Tape::hessian_accumulate runs forward-over-reverse AD at every call: for each tape variable j it (a) match-dispatches every op in a forward-tangent sweep, (b) zeros adj/adj_dot, (c) match-dispatches every op again in the reverse-over-tangent sweep, and (d) HashMap-looks-up every Var(k) slot to find its Hessian output position. On evaluator-bound problems (dirichlet, lane_emden, henon) that match-dispatch + symbolic-AD overhead is ~80% of total CPU.

This module compiles all of that ONCE at tape-build time into a flat Vec<HOp> of pre-resolved primitive ops:

  • Forward pass — one Fwd* op per TapeOp.
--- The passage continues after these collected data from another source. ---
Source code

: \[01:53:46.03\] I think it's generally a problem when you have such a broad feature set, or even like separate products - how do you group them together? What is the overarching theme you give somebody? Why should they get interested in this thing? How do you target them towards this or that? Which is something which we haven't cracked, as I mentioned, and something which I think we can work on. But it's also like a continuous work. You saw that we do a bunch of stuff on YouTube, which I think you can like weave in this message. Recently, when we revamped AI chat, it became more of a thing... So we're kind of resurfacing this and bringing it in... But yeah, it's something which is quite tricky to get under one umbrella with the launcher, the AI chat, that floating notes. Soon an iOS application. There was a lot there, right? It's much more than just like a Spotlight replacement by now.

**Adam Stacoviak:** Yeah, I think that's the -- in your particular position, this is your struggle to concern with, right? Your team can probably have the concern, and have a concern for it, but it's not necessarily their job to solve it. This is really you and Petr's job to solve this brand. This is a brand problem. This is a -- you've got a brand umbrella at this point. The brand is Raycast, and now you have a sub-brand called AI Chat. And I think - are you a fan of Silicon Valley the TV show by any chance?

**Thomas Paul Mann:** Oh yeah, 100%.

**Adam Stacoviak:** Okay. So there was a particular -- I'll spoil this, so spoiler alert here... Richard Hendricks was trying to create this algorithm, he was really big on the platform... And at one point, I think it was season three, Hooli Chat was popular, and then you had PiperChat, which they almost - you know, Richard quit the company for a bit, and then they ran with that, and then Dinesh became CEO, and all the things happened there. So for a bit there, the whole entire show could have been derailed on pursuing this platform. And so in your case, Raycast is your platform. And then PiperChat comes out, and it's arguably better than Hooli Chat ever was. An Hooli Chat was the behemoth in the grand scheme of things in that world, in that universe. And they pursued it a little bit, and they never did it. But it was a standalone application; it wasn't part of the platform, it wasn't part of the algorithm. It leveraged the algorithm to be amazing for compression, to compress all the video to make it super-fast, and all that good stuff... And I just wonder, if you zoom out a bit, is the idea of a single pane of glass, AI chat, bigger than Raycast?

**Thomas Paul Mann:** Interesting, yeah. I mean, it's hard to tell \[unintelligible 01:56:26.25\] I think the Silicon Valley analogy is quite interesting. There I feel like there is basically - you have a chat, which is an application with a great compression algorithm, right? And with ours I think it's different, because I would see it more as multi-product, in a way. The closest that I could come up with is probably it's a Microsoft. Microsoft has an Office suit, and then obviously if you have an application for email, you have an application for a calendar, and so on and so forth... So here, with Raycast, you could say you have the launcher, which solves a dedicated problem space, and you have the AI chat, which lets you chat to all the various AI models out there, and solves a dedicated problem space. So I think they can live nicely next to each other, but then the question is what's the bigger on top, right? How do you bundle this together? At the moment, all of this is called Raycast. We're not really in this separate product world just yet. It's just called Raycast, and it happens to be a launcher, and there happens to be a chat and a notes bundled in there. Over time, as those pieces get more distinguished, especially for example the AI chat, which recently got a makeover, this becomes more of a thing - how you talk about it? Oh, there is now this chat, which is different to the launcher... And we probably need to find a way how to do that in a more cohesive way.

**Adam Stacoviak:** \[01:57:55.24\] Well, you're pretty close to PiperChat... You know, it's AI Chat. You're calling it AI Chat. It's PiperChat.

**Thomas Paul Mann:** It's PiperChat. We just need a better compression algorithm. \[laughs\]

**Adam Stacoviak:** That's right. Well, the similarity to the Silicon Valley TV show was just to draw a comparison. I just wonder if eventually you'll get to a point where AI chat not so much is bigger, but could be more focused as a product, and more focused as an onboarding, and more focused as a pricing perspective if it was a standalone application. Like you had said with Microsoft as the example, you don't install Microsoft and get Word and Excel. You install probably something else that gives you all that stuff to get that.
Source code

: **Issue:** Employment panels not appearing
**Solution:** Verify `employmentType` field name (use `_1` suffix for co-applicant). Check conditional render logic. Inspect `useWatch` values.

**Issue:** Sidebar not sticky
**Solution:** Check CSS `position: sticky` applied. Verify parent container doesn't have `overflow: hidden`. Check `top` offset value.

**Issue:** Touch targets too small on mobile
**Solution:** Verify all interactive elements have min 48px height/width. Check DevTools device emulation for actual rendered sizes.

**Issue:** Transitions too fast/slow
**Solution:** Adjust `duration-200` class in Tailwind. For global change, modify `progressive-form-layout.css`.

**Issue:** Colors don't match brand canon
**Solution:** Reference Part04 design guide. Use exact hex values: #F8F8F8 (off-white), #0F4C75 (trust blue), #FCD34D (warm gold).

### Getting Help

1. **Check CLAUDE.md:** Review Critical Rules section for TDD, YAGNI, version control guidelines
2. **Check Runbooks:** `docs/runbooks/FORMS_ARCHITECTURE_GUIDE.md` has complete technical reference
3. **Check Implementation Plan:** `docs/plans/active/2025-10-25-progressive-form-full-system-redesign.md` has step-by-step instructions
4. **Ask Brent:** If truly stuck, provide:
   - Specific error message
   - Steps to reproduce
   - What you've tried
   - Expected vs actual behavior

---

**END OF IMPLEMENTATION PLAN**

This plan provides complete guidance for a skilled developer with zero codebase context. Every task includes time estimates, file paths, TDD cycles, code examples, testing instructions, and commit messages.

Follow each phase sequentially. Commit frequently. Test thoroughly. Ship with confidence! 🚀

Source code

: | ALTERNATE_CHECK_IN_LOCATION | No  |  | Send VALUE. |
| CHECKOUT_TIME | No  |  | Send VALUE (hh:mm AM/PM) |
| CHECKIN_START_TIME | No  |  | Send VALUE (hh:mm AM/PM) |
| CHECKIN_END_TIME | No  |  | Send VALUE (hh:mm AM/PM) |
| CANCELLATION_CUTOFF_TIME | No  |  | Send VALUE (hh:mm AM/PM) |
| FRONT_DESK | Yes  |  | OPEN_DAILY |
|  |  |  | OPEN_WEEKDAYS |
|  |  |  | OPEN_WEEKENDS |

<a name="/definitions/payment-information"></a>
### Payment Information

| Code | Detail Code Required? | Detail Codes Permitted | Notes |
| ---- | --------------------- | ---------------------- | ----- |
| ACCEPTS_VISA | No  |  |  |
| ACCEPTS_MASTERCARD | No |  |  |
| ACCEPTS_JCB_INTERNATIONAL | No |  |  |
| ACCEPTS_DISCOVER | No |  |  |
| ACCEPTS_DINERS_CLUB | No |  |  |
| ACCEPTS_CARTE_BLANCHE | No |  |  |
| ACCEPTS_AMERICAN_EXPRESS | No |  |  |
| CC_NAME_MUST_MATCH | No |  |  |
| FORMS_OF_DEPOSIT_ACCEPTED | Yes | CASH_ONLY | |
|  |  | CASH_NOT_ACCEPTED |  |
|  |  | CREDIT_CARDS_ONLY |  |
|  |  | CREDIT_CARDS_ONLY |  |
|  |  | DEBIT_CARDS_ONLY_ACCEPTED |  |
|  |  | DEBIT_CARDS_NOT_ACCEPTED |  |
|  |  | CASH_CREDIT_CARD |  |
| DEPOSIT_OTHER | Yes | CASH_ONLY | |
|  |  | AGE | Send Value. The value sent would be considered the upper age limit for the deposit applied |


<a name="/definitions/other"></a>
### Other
Mirrors Tape::forward.
  • Per-j forward tangent — only the ops touching slots that statically depend on j are emitted (the rest stay zero from the per-j ZeroRange reset).
  • Per-j reverse-over-tangent — only ops on slots reachable backward from output, with all slot indices and Hessian output pointers pre-resolved.

§Scratch layout

The program reads/writes a single &mut [f64] arena of n_slots cells. We allocate four contiguous regions of length n (n = tape.ops.len()):

  • v[i] in slot i
  • dot[i] in slot n + i
  • adj[i] in slot 2n + i
  • adj_dot[i] in slot 3n + i

Per-j setup zeros the [n, 4n) range and seeds adj[n-1]. Allocation pattern is intentionally trivial — finer-grained slot recycling buys little once the dispatch loop is the bottleneck, and a contiguous layout makes the per-j ZeroRange reset a single memset-friendly loop.

Structs§

HessianProgram
Precompiled Hessian-of-one-tape program. Built once via HessianProgram::compile; executed many times.

Enums§

HOp
One primitive operation in the compiled Hessian program. dst/a/b/etc. are u32 offsets into the caller’s scratch slice; see the module docs for the slot layout.